Written task 1:
In the article on employer obligations, how long does an employer have after hiring to give the employee the required written document?
Written task 2:
In the employment law article, retype the passage starting at "- Annual paid" and ending at "(4th class misdemeanour).".

Legal Compliance Employment Law: Employer Obligations
What are the legal obligations of employers in employment law in 2026? This expert article details regulatory requirements and tools to meet them.
Certyneo Team
Editor — Certyneo · About Certyneo
Legal compliance in employment law constitutes a strategic issue for any business, regardless of size. In France, the Labour Code imposes on employers a set of precise obligations covering contract drafting, leave management, occupational health and safety prevention, and the protection of employees' personal data. Failure to comply with these obligations exposes the company to potentially heavy administrative, criminal and civil penalties. In a context of accelerated digitalisation, the dematerialisation of HR documents — employment contracts, amendments, company agreements — raises new questions regarding legal validity. This article examines the main employer obligations, associated risks and best practices to secure employment law compliance.
Fundamental contractual obligations of the employer
Employers are required to formalise the employment relationship in writing in the vast majority of situations. This obligation, once limited to fixed-term contracts (FTC), has expanded considerably under the impetus of European law.
Employment contract: mandatory content and deadlines
Since the transposition of Directive (EU) 2019/1152 on transparent and predictable working conditions, codified in articles L1221-5 and following of the Labour Code, the employer must provide the employee, within seven calendar days of hiring, with a written document containing at minimum:
- The identity of the parties and the workplace
- The job title, employment category and nature of work
- The date work begins
- Working hours (full-time or part-time)
- Remuneration (base salary, bonuses and benefits)
- Annual paid leave duration
- The procedure to be followed by the employer and employee in case of termination of the employment relationship
- Applicable collective agreements
For permanent contracts (CDI), whilst no formal written obligation is expressly provided by the Labour Code for the contract itself, the provision of a single information document (DUI) is now mandatory since 1 August 2022. Non-compliance with this obligation exposes the employer to a fine of €750 per employee concerned (4th class misdemeanour).
Amendments and modifications to the employment contract
Any modification to an essential element of the employment contract — remuneration, working hours, workplace involving a change in geographical sector — requires the written agreement signed by the employee. The case law of the Court of Cassation is consistent on this point: unilateral modification of an essential element constitutes serious misconduct that may justify an employee taking action for wrongful termination (Cass. Soc., 8 October 1987, no. 84-41.902 and consistent case law).
The dematerialisation of these documents via electronic signature allows processes to be accelerated whilst guaranteeing traceability and the probative value of exchanges.
Obligations regarding health, safety and occupational risk prevention
Article L4121-1 of the Labour Code imposes on employers a duty of care result towards their employees. This obligation is based on several mandatory documentary devices.

Stored records

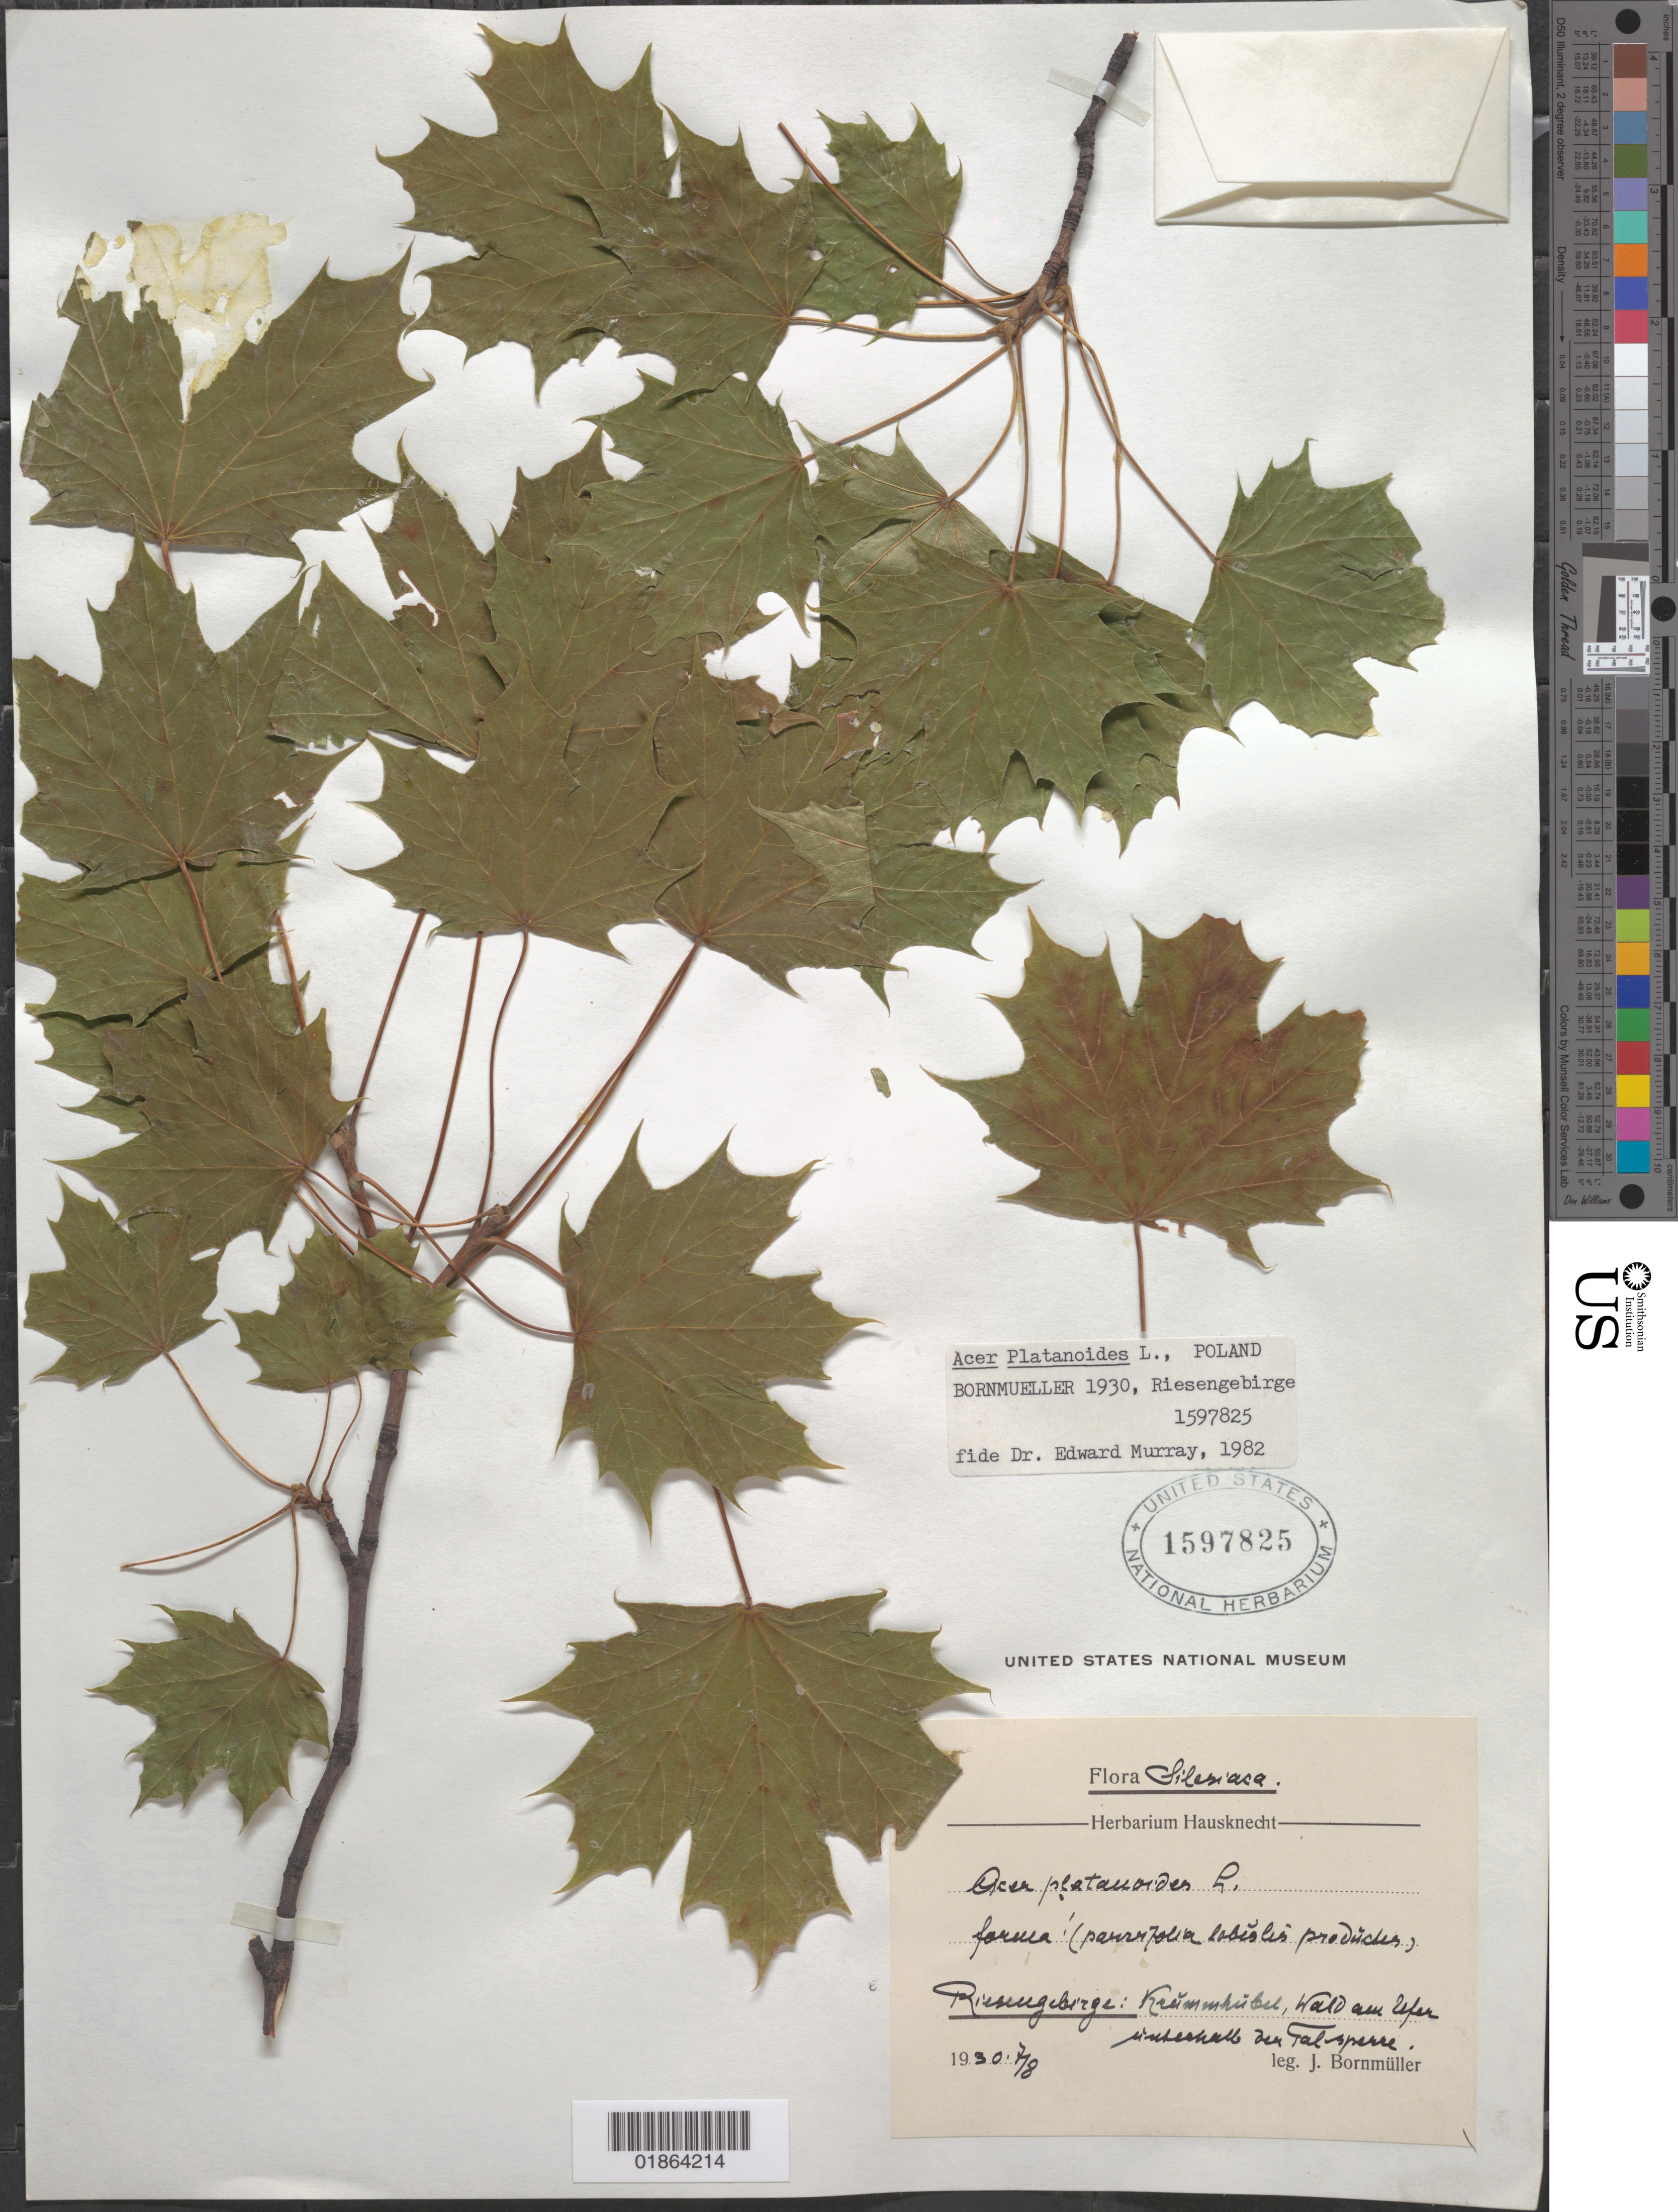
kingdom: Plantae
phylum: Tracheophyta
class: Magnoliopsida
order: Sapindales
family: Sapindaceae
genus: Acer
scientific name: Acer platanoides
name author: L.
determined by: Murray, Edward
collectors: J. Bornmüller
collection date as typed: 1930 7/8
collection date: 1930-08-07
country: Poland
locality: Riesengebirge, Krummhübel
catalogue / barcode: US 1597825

Complete answer 1:
Seven calendar days.

Complete answer 2:
- Annual paid leave duration
- The procedure to be followed by the employer and employee in case of termination of the employment relationship
- Applicable collective agreements
For permanent contracts (CDI), whilst no formal written obligation is expressly provided by the Labour Code for the contract itself, the provision of a single information document (DUI) is now mandatory since 1 August 2022. Non-compliance with this obligation exposes the employer to a fine of €750 per employee concerned (4th class misdemeanour).